[EXERCISE REQUIREMENTS]
Your answer should consist of every line in the records that holds "back".
TASK DATA below:
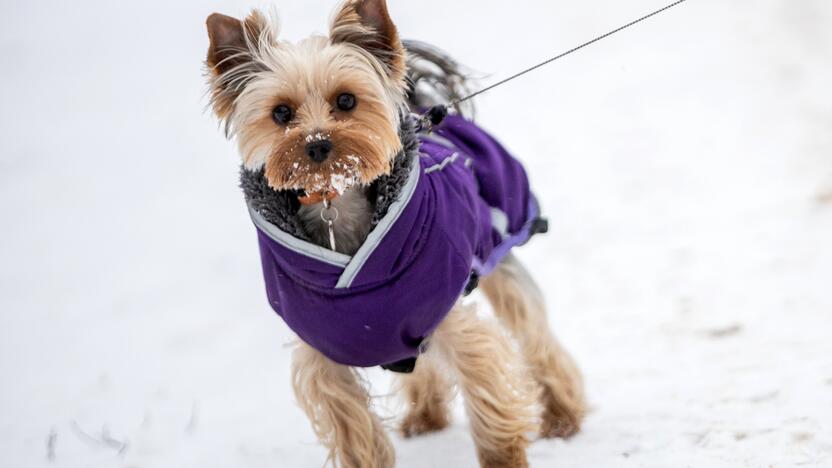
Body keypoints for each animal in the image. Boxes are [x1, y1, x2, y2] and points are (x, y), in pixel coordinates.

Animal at [205, 1, 588, 466]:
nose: (317, 144)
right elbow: (353, 430)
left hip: (501, 255)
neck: (336, 203)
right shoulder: (325, 358)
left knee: (534, 336)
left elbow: (489, 399)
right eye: (281, 112)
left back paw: (562, 416)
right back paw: (426, 416)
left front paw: (504, 458)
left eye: (346, 100)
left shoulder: (446, 312)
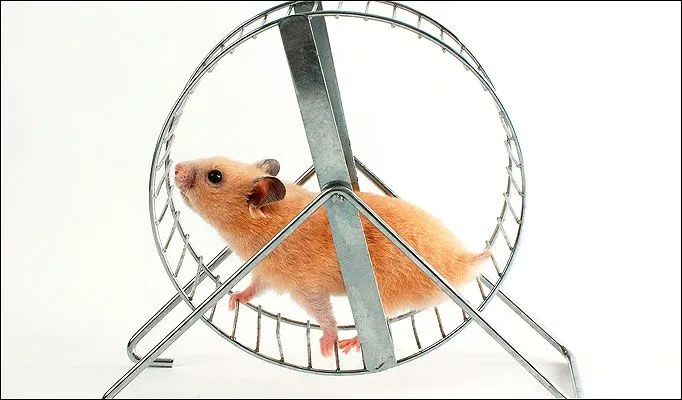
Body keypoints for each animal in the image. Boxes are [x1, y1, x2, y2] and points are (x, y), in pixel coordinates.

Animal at [174, 156, 490, 356]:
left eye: (215, 176)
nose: (175, 167)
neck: (268, 221)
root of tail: (461, 263)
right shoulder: (265, 273)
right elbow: (253, 288)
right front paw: (232, 301)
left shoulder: (306, 287)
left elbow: (324, 315)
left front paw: (327, 348)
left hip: (387, 292)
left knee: (385, 319)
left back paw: (351, 344)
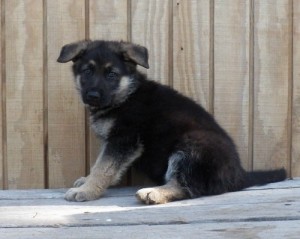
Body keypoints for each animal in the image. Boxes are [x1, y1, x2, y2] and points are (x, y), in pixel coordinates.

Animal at [58, 40, 286, 204]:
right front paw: (86, 181)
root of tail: (239, 175)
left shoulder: (124, 140)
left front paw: (86, 190)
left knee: (190, 186)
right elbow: (102, 164)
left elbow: (103, 168)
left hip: (192, 145)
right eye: (87, 71)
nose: (93, 96)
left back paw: (154, 193)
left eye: (112, 75)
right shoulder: (114, 142)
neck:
End of TASK DATA.
[EXPECTED OUTPUT]
left back paw: (562, 416)
right back paw: (426, 416)
left back paw: (351, 344)
left back paw: (154, 193)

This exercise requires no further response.